Genes with highly homologous pseudogenes

As indicated in Figure 7, our pipeline was able to detect all variants in genes with highly homologous pseudogenes. The majority of these variants were detected by Clair3, Nanovar, and CNVpytor. The Paraphase tool was used to assist with variant detection in a specific subset of genes requiring a haplotype based approach, such as PMS2 and STRC, which is in alignment with the UMN MDL’s currently available test offerings.
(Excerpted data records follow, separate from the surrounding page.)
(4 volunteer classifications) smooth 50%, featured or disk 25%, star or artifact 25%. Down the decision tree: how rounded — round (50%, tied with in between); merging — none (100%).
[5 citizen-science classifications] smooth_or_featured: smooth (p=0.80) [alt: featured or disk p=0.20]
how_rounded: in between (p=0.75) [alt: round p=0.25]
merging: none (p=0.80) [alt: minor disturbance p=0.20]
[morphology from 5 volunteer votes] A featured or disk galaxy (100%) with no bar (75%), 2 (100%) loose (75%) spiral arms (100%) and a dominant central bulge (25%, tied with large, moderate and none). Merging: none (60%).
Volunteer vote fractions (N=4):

When the laboratory eventually transitions to using a newer reference genome (discussed below), the available Paraphase loci offerings supported for that reference will be evaluated for potential clinical implementation.
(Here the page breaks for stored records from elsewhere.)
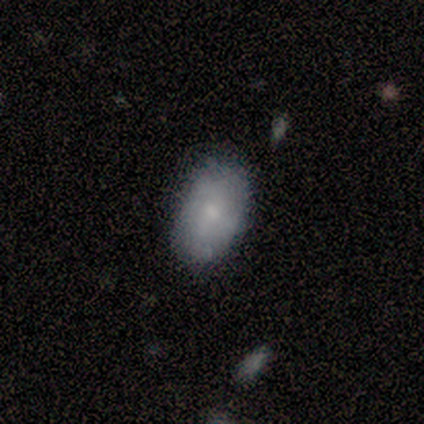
This appears to be a smooth galaxy with no disk features (83%) that is in between round and cigar-shaped (100%). Merging: none (83%).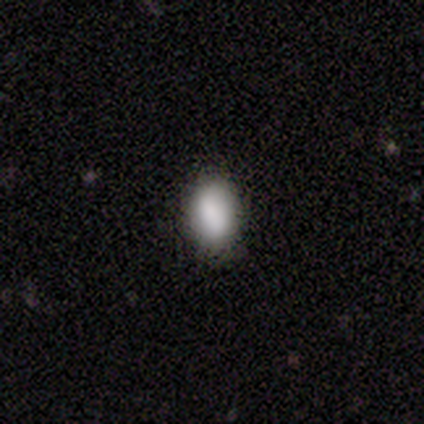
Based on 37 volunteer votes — This is clearly a smooth galaxy (86%). How rounded: clearly in between (94%). Merging: likely none (69%).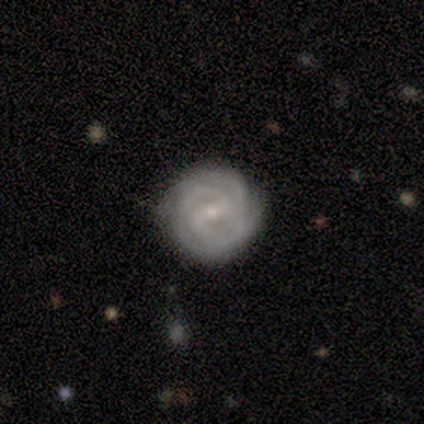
Overall: featured or disk (60%; smooth 40%). Edge-on disk: no (100%). Bar: weak (67%; strong 33%). Spiral arms: yes (100%). Spiral arm count: 2 (33%, tied with 3 and 4). Spiral winding: tight (67%; medium 33%). Bulge size: small (67%; moderate 33%). Merging: none (80%).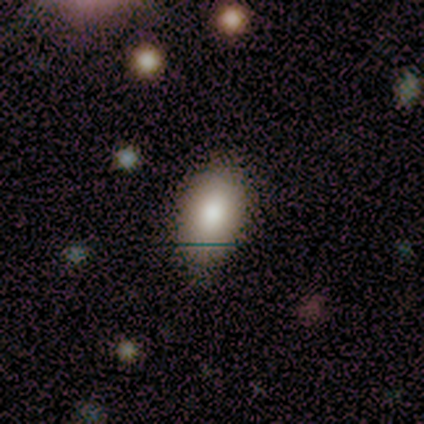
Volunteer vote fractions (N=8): Overall: smooth (88%). How rounded: in between (86%). Merging: none (86%).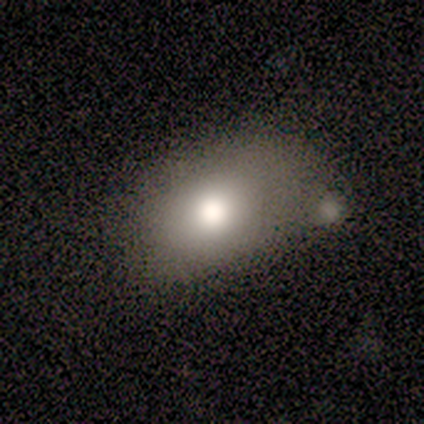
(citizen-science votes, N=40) Overall: smooth (75%). How rounded: in between (83%). Merging: none (39%; merger 19%).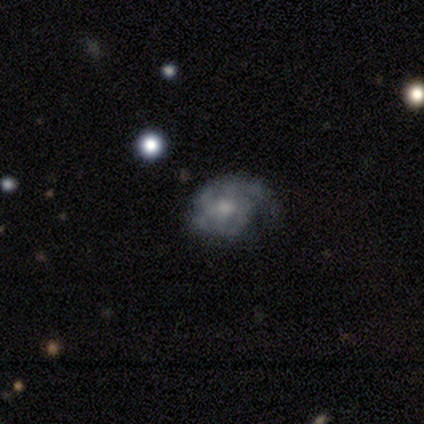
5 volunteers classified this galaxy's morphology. smooth_or_featured: featured or disk (p=0.80) [alt: smooth p=0.20]
disk_edge_on: no (p=1.00)
bar: weak (p=0.50) [tied with: no p=0.50]
has_spiral_arms: yes (p=1.00)
spiral_winding: tight (p=0.50) [tied with: medium p=0.50]
spiral_arm_count: 2 (p=0.75) [alt: 1 p=0.25]
bulge_size: moderate (p=0.75) [alt: small p=0.25]
merging: none (p=0.80) [alt: minor disturbance p=0.20]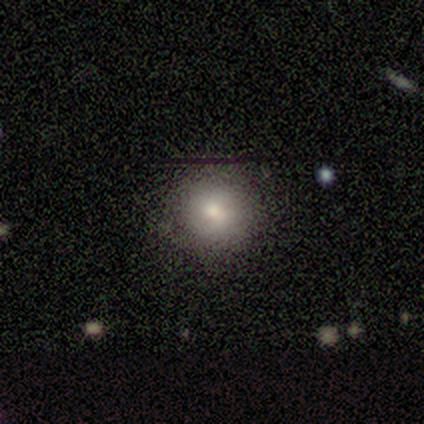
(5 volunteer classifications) Smooth or featured? smooth (100%)
How rounded? round (100%)
Merging? none (80%)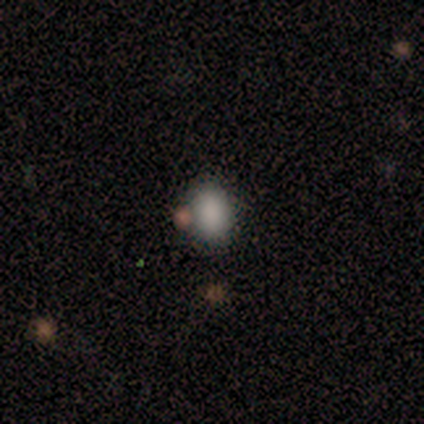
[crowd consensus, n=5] Smooth or featured: smooth — 100%
How rounded: in between — 60% (round — 40%)
Merging: none — 80% (minor disturbance — 20%)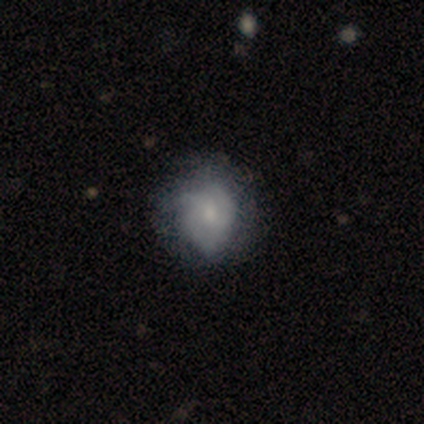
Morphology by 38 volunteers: A smooth galaxy with no disk features (47%, tied with featured or disk) that is round (83%). Merging: minor disturbance (39%).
Conclusion and future directions

Despite previously being considered suboptimal for clinical applications due to relatively low base calling accuracy, recent improvements in the ONT technology along with decreasing costs and shorter turnaround time have made it an attractive tool for several genomics applications. ONT sequencing is being increasingly used in clinical microbiology laboratories, particularly in the study of infectious diseases, detection of drug resistance, identification of rare and unknown pathogens, as well as real-time genomic surveillance (Marx, 2023; Park et al., 2021) (PMID: 36635542, 34211026). However, its use as a diagnostic clinical test for human genetic disorders has been limited. While it has been utilized to complement the findings of short-read NGS and provide additional orthogonal confirmation (Kaplun et al., 2023) (PMID: 37152986), long-read sequencing has not been used as a standalone method for comprehensive clinical genetic testing. We have developed a comprehensive workflow that is optimized for detection of several different types of genomic variants. Hence, this study is the first of its kind wherein we use ONT-based long-read sequencing as a single comprehensive testing platform for WGS-based clinical testing.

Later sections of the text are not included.